Like many of the best things in life, credit card processing comes with rules, regulations, and laws. But you shouldn’t see these as barriers to your business, or as restrictions dragging you down. Rather, they’re there to keep your business and your customers safe – to prevent fraud, reassure your patrons, and help you avoid big fines.
It’s also important to remember that credit card processing regulations and rules aren’t just a box to be ticked, then you’re done. Nope – fraudsters are constantly evolving, so the laws have to as well.

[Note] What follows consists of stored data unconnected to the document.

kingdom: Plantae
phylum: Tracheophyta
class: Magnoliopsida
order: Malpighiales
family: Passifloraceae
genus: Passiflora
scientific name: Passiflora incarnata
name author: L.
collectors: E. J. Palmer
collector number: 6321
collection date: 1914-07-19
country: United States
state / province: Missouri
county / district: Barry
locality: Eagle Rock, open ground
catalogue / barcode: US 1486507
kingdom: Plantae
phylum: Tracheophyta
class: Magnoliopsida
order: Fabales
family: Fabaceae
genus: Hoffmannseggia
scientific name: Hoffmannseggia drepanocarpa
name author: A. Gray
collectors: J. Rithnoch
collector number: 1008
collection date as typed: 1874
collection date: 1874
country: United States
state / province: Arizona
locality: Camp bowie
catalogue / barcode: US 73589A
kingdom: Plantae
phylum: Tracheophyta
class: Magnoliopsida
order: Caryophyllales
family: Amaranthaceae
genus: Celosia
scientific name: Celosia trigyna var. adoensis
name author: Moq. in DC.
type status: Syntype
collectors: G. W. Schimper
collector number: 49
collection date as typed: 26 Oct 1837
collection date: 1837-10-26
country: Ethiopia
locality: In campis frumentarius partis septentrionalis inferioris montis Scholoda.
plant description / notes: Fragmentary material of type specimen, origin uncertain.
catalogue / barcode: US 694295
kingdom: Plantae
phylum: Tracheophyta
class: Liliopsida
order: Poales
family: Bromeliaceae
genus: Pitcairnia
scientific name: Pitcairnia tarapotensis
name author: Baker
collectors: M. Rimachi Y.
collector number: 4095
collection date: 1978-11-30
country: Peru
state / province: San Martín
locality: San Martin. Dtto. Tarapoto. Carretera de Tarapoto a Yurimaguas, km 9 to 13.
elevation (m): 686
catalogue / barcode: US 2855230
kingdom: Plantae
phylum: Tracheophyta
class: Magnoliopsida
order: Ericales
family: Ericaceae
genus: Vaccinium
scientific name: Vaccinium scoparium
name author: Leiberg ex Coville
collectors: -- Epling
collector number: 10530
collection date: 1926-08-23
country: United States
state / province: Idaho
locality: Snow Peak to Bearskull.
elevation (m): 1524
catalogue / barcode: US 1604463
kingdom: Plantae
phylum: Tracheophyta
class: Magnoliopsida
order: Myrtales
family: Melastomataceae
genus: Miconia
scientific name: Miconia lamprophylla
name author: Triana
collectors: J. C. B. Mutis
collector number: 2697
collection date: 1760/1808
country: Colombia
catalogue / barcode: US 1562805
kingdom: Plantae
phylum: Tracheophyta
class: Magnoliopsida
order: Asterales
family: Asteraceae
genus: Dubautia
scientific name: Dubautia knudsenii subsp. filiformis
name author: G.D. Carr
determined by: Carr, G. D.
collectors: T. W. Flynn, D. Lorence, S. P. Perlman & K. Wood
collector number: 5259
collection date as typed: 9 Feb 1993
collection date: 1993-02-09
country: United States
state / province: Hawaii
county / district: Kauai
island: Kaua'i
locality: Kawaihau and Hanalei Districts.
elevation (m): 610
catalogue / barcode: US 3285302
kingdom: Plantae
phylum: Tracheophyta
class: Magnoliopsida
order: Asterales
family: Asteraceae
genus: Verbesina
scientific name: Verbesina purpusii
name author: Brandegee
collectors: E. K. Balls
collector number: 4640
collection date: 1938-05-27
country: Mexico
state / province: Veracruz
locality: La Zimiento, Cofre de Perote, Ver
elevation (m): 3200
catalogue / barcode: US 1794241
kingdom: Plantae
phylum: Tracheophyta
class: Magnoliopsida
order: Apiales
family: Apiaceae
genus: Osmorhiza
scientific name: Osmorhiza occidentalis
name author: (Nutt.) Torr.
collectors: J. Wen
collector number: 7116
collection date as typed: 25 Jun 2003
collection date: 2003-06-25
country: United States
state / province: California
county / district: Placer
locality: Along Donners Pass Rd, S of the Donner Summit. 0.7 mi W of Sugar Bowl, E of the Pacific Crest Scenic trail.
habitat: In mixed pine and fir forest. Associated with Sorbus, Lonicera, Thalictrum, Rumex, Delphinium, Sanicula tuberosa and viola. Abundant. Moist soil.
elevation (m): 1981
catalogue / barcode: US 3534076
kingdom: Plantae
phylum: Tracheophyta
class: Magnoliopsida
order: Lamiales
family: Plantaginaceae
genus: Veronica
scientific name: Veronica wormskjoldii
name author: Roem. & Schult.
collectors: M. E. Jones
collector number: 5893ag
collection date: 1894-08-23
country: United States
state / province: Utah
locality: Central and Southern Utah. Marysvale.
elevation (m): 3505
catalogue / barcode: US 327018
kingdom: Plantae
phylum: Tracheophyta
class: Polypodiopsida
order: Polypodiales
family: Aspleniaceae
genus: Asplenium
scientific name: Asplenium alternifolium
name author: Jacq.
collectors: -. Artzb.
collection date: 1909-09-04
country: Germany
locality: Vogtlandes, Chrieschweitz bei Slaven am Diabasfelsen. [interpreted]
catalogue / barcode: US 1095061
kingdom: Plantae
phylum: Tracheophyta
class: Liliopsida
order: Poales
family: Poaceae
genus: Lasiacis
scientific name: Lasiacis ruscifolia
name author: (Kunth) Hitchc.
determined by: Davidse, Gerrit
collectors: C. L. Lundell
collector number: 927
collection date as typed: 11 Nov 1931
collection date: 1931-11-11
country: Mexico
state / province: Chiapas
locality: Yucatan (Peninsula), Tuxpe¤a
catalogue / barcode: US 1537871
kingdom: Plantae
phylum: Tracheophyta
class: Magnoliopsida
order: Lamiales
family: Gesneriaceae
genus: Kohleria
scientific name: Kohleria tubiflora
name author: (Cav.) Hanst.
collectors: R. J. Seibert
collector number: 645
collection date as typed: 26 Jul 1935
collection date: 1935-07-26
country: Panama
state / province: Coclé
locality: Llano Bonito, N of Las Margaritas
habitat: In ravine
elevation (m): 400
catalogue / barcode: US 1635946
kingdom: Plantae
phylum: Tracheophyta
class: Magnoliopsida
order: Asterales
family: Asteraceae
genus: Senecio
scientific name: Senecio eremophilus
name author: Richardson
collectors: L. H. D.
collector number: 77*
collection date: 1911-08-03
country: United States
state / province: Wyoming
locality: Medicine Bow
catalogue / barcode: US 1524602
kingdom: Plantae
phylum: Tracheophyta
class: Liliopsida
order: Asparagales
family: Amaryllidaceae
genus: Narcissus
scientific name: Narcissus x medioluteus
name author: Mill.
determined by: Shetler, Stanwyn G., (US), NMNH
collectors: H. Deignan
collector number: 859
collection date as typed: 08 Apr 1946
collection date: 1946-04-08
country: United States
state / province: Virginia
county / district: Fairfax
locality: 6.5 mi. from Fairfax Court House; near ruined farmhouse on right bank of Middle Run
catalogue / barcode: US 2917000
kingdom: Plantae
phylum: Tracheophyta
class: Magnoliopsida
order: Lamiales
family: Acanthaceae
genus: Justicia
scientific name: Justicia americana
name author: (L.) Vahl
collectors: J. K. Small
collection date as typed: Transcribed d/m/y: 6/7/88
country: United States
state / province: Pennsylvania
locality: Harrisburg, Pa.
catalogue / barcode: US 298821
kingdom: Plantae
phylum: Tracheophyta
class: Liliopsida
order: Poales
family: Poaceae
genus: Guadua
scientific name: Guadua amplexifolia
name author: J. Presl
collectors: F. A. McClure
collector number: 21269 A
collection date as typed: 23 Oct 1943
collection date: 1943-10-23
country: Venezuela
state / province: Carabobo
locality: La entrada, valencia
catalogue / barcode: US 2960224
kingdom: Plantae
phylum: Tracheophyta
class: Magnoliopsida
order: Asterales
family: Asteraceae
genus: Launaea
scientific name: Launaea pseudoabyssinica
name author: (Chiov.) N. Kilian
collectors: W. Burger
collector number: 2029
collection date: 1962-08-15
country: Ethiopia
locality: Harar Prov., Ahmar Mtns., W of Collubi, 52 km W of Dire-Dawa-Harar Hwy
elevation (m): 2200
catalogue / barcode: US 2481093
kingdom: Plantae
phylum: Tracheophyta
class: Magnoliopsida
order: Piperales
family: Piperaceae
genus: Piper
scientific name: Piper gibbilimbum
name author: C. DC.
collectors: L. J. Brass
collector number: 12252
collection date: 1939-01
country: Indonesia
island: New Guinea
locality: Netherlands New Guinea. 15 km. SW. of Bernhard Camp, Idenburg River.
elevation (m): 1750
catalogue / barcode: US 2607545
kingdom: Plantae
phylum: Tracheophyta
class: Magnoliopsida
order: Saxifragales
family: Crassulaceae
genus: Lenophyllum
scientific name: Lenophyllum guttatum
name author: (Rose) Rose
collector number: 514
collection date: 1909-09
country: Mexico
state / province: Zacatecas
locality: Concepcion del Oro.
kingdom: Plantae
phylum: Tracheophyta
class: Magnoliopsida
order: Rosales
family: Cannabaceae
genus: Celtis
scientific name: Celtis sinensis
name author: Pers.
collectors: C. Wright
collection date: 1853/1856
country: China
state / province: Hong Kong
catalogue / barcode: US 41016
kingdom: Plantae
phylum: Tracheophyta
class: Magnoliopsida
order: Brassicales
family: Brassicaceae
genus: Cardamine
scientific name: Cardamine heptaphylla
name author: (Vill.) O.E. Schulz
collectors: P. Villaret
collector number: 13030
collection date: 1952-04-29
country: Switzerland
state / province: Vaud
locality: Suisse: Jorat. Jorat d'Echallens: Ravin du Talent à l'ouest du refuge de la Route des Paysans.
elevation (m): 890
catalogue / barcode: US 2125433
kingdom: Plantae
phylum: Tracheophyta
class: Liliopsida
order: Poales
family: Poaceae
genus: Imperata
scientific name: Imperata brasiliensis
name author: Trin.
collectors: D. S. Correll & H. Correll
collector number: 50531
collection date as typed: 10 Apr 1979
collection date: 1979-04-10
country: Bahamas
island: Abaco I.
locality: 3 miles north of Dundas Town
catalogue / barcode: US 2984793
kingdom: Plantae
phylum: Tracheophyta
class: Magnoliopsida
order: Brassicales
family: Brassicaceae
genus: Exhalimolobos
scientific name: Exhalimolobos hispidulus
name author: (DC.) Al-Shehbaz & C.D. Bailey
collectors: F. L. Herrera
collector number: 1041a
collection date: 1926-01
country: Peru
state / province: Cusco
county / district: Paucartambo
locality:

That means you’ll need to examine your own cardholder data practices on an ongoing basis, to ensure that you’re doing right by your customers.
Talk to your payment service provider about what PCI requirements – if any – fall under the scope of your business’ responsibilities. And again, if you’re in the process of choosing a merchant services provider, make sure you know exactly how PCI compliance is being handled, and what the costs involved will be.
OK, so our guide wasn’t completely jargon-free. No matter – you’ll find all the industry’s most important (and most baffling!) acronyms below.
ASV (Approved Scanning Vendor): an organization which validates DSS requirements.
PA-QSA (Payment Application Qualified Security Assessor): organizations qualified by the Council to have their employees assess compliance.
PCI (Payments Card Industry Data Security Standard): Better start again!
PFI (PCI Forensic Investigator): establishes, then maintains rules and requirements regarding PCI eligibility.
QIRs (Qualified Integrators and Resellers): provide opportunity for eligible professionals of qualifying organizations to receive training and qualifications on secure installation security.
QSA (Qualified Security Assessor): employees of an organization qualified by the Council.
SAQ (Self-Assessment Questionnaire): a checklist provided by the PCI Security Standards Council for validating your own adherence to PCI requirements.